How on earth then would one compare timestamps generated on a system that uses TAI?

This is a complicated issue - and I think my understanding of it is pretty limited, but what are the possibilities say of extending [clock seconds] etc so that we know exactly what timestamps we're actually dealing with?

e.g

 [[clock seconds UTS]] - presumably the Tcl skewed implementation that exists now?
 [[clock seconds UTC]] - tracks the systems notion of UTC - including ambiguities around leap seconds 
 [[clock seconds TAI]] - I guess it would require leap-second lookup tables if the system clock isn't already directly in TAI 

Anyone care to comment on the feasibility and/or desirability of this?

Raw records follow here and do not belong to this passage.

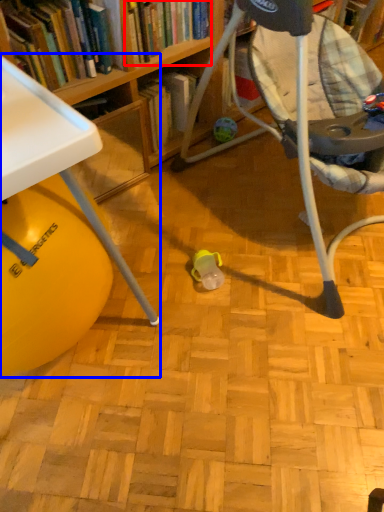
Question: Which point is closer to the camera, book (highlighted by a red box) or table (highlighted by a blue box)?

Choices:
 (A) book
 (B) table

Answer: (B)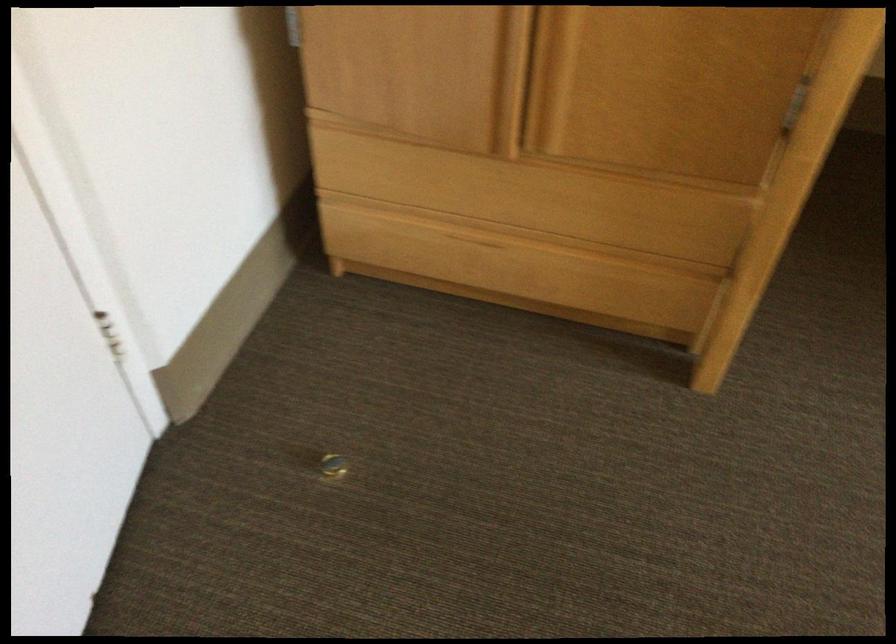
This screenshot has width=896, height=644. Identify the location of small metal cap. (332, 465).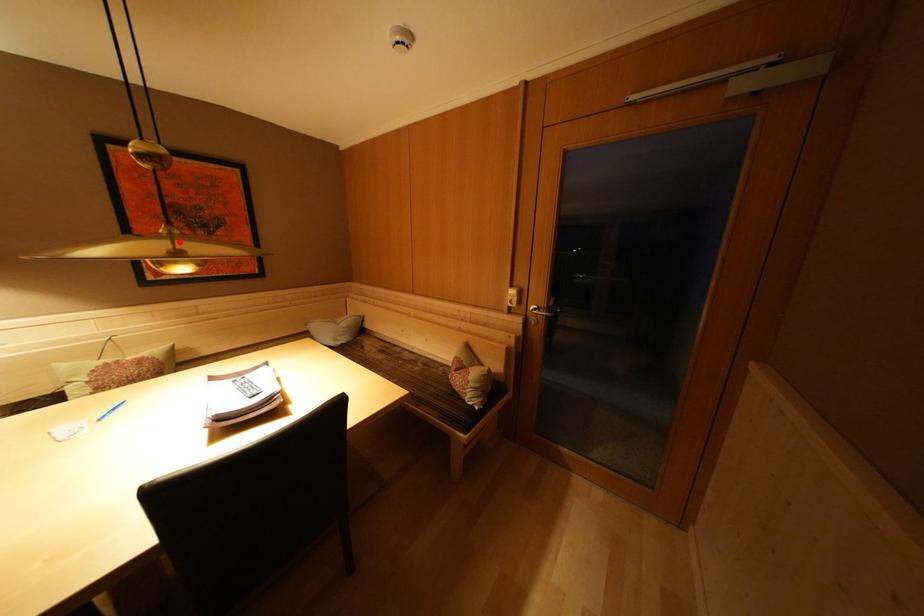
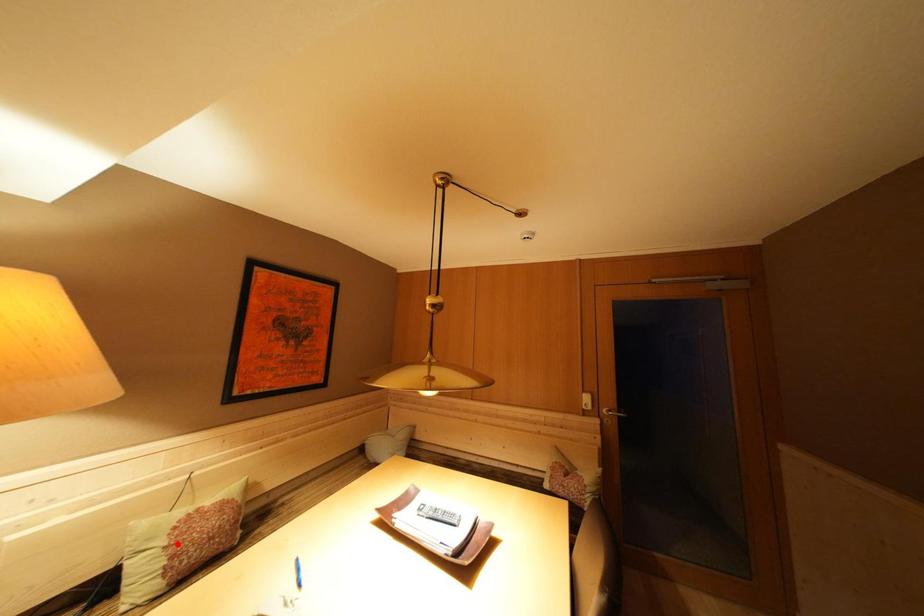
In the scene shown: I am providing you with two images of the same scene from different viewpoints. A red point is marked on the first image and another point is marked on the second image. Are the points marked in image1 and image2 representing the same 3D position?

No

dzach 2007-8-15 Trying to solve a timing issue, MJ (Tcl Chatroom nick: mjanssen) suggested to use tcl::clock::milliseconds as the fastest command available (in tcl8.5) to retrieve time with millisecond granularity. So in my system, running tcl 8.5a6:

 % time {tcl::clock::milliseconds} 1000
 0.962 microseconds per iteration

which is much better than

 % time {clock milliseconds} 1000
 1.523 microseconds per iteration

but when trying to acquire a fractional unix epoch

 % time {expr {[clock milliseconds]/1000.0}} 1000
 1.618 microseconds per iteration

its performance becomes slower. This little C extension, providing the tcl command fraclock, restores performance to the .9 usec range:

 #include <tcl.h>

 static int
 fraclock_Cmd(ClientData cdata, Tcl_Interp *interp, int objc,  Tcl_Obj * CONST objv[])
 {
         Tcl_Time t;
         Tcl_GetTime(&t);
         Tcl_SetObjResult(interp, Tcl_NewDoubleObj(t.sec + t.usec / 1000000.0));
         return TCL_OK;
 } 

 int DLLEXPORT
 Fraclock_Init(Tcl_Interp *interp)
 {
         if (Tcl_InitStubs(interp, TCL_VERSION, 0) == 0L) {
                 return TCL_ERROR;
         }
         Tcl_CreateObjCommand(interp, "fraclock", fraclock_Cmd, NULL, NULL);
         Tcl_PkgProvide(interp, "fraclock", "1.0");
         return TCL_OK;
 }

Example use:

 % fraclock
 1187180620.302878
 % time {fraclock} 1000
 0.935 microseconds per iteration

Kevin Kenny's original proposal was for a double precision floating point epoch value. The current tcl8.5 clock milliseconds implementation returns an integer value, not a floating point one. Proposal: Although it might be late for that to be in tcl8.5, wouldn't a [clock] (no arguments) format, with the minimum possible overhead, be a possible solution, without breaking existing code, like:

 % clock
 1187180620.302878

KBK Wouldn't our time be more profitably spent on bytecoding ensemble dispatch (which would achieve the same performance gain on all ensembles, not just [clock])? Moreover, wouldn't it be more profitably spent addressing other performance "hot spots," some of which are even hotter?